The task: Your response should contain every line from the data below that holds the string "holder".

*-*-*

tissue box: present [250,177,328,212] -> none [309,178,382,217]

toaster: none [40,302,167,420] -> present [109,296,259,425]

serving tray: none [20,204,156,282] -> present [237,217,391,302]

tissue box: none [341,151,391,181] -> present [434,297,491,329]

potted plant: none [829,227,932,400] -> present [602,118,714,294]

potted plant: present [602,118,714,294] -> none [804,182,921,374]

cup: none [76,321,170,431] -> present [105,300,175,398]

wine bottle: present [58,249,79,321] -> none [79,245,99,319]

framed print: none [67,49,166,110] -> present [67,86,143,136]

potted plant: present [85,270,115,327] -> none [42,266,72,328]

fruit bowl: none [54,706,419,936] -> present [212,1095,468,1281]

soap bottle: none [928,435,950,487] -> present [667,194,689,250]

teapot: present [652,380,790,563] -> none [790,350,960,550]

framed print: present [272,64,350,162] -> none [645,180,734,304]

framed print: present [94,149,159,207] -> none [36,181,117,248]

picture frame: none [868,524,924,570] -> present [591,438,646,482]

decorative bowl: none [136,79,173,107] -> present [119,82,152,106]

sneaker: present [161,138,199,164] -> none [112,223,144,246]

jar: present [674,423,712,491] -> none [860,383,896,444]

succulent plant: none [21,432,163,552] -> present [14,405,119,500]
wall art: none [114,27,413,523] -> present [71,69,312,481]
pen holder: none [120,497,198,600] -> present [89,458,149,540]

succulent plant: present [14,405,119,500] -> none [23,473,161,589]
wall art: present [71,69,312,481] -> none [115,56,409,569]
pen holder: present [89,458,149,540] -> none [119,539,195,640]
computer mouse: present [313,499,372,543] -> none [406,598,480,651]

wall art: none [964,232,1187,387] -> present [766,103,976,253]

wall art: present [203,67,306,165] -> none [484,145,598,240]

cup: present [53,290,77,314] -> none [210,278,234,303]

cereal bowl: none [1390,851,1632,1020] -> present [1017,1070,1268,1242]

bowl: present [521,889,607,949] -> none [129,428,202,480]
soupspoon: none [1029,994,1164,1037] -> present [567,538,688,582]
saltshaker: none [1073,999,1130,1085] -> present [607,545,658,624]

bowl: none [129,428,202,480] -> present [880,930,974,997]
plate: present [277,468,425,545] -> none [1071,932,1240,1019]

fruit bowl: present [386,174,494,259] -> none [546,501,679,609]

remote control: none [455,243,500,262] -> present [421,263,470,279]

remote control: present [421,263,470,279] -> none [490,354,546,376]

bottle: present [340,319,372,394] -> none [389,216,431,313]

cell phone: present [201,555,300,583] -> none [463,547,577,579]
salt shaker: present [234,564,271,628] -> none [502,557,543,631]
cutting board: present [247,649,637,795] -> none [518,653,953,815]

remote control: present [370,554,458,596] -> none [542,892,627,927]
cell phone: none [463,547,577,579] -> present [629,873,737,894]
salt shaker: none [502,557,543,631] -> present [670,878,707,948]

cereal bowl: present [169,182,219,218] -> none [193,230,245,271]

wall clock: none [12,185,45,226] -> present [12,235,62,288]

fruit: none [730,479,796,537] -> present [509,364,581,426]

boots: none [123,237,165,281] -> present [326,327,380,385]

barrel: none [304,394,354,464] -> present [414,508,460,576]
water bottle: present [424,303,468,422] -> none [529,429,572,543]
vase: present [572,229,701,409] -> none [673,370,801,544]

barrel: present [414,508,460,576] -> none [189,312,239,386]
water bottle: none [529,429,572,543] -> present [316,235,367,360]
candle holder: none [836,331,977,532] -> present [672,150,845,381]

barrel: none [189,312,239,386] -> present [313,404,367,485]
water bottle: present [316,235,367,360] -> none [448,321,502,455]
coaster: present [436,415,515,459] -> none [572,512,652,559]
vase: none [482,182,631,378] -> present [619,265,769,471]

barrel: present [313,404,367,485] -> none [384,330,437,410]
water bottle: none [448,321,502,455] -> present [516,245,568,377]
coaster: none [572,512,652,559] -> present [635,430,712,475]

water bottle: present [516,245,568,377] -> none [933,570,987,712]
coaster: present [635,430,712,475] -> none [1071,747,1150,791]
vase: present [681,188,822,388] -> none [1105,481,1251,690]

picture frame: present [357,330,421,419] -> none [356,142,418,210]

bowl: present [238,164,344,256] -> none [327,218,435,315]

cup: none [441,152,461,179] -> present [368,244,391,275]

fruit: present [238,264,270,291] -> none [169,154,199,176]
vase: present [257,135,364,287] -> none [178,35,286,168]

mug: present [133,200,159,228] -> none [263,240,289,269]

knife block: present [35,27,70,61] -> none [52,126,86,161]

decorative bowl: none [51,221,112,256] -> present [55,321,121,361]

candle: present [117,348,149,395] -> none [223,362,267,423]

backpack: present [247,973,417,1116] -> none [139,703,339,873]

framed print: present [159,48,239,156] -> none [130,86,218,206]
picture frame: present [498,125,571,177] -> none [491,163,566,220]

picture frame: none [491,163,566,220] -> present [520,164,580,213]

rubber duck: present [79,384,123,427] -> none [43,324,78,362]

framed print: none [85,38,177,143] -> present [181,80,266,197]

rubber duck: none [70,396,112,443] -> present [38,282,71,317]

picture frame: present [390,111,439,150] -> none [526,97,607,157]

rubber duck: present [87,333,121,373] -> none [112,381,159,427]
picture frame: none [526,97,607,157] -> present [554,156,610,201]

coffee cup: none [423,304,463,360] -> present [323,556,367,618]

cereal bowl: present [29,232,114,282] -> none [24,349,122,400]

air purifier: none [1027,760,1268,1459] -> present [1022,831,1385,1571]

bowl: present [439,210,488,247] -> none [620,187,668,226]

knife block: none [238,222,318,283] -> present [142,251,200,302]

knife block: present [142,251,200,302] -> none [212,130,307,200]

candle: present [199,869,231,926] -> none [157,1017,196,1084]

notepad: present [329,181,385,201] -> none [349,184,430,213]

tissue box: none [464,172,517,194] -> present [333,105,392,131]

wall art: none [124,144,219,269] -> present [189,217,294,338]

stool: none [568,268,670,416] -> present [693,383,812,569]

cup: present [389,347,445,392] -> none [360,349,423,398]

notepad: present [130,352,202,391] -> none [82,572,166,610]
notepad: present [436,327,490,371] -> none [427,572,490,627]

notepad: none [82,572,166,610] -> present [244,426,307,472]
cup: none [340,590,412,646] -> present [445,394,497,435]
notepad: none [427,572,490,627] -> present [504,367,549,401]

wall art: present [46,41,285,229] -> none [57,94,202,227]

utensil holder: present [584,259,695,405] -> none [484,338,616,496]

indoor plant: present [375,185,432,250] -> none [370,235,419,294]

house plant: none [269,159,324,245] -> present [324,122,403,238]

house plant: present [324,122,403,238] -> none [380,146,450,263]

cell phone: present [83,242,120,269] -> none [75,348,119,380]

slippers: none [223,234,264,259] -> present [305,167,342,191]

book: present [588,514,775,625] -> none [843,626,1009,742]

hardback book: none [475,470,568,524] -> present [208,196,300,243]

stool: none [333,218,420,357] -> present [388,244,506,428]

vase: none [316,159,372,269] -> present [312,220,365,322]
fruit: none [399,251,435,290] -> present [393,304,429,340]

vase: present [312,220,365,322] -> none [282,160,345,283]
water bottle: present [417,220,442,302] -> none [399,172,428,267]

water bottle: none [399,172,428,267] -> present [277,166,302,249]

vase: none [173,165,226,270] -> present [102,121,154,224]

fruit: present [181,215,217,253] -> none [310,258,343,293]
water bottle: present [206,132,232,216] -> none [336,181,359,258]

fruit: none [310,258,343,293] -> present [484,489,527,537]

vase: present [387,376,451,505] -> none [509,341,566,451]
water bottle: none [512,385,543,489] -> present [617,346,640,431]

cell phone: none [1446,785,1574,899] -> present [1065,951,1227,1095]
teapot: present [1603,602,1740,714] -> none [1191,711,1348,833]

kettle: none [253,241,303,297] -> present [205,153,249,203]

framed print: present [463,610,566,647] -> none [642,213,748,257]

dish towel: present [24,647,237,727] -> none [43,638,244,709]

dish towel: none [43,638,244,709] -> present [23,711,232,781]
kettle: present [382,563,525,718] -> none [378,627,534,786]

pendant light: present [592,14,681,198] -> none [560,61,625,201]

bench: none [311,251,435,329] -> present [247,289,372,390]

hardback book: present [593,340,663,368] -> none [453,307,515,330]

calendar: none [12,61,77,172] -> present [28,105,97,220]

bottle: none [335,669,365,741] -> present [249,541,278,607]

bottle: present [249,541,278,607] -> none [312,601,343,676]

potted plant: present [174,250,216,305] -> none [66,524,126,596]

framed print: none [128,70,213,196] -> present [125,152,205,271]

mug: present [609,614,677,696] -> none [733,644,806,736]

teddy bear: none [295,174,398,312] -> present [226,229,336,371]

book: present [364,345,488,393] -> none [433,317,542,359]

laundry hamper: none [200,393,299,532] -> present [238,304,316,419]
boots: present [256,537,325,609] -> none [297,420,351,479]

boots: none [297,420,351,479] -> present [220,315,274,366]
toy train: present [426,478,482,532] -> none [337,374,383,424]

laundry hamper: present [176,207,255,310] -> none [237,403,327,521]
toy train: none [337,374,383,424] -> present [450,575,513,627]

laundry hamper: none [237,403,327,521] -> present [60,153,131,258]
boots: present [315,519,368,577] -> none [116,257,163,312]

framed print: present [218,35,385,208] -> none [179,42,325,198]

*-*-*

Output for this exercise:
pen holder: none [120,497,198,600] -> present [89,458,149,540]
pen holder: present [89,458,149,540] -> none [119,539,195,640]
candle holder: none [836,331,977,532] -> present [672,150,845,381]
utensil holder: present [584,259,695,405] -> none [484,338,616,496]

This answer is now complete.